The one thing I've never heard land people discuss is the intensity of the light and the thunder. More than once I have been temporarily blinded after getting caught off guard by a close lightning strike. It usually turns the darkest night into the brightest of days in a millisecond, while you are squinting through the darkness to make sure you don't get run over by a freighter. We've seen strikes land between us and a neighboring boat that was only a half a mile away.
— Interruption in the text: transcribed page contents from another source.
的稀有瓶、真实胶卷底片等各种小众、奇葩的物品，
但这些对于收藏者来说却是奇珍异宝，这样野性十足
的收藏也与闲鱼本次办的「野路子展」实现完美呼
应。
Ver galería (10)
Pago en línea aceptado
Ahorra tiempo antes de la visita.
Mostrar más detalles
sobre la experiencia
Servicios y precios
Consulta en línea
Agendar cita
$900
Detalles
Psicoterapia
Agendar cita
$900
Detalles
This season we know of at least five boats that were struck by lightning in this area. One boat had the VHF antenna land sizzling on deck after a strike, while others lost all electronics, computers, etc costing over $30,000 worth of damage. Other boats suffered damage and they weren't even hit directly, the EM pulse from the lightning caused most of the damage. I've heard horror stories of thru-hull fittings melting the fiberglass around them and falling out causing the boat to sink out from under the people on it.
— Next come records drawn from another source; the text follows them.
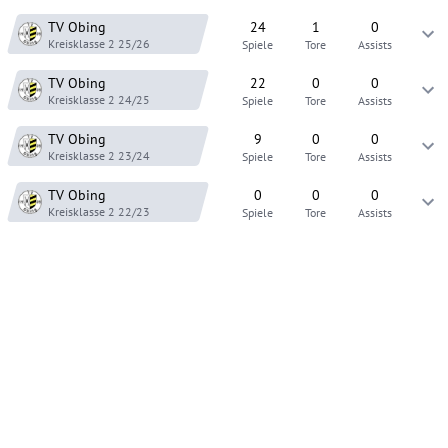
TV Obing
24
1
0
Kreisklasse 2
25/26
Spiele
Tore
Assists
TV Obing
22
0
0
Kreisklasse 2
24/25
Spiele
Tore
Assists
TV Obing
9
0
0
Kreisklasse 2
23/24
Spiele
Tore
Assists
TV Obing
0
0
0
Kreisklasse 2
22/23
Spiele
Tore
Assists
We had over 20 storms pass through Singapore in the month we were there. A couple strikes landed in the marina, you could tell just from the difference in the sound. It's kind of scary when you get to know lightning so well. The Malacca Strait is notorious for Sumatra's that come blasting across the straits, full of squalls and lightning. A couple of boats that left before us got hit everyday. We only ran into one bad storm just south of One Fathom Bank. Luckily it came from behind, we had our sails down, and we had just passed the main shipping lane into Kelang. It was just as the sun was setting and this huge black cloud came against the wind to envelop us. We had over forty knots, and the sky turned the eeriest green I have even seen. Four boats behind us got stuck in the middle of about 20 freighters at anchor along the coast. One heard two fishing boats discussing how they would pass port to port, when the sky cleared he was stuck between the two of them with less than 100 feet to spare. Yikes!!
|"It sounded like someone dropped a frozen cow on the foredeck"|
Our worst storm was between Gelam and Serutu and lasted about four to five hours. We were traveling with Island Sonata and maintained minimum contact during the heart of the storm. As it approached the thunder would shake the boat from miles away, you could feel it through your feet. At one point I was down below when the world turned the brightest white I have ever seen. Sort of like those movies when the aliens come to take you away and they light up the world. The blast that followed a split second later was nuclear; I have never heard anything like it in my life. It felt like the boat moved sideways or that we hit something in the water. I ran up on deck thinking that for sure we had been hit. After realizing we were spared I called our buddy boat, thinking that it must have been them that got hit. Nope all was fine there too. John, an old farm hand, described it perfectly (if you're from Kansas), "It sounded like someone dropped a frozen cow on the foredeck".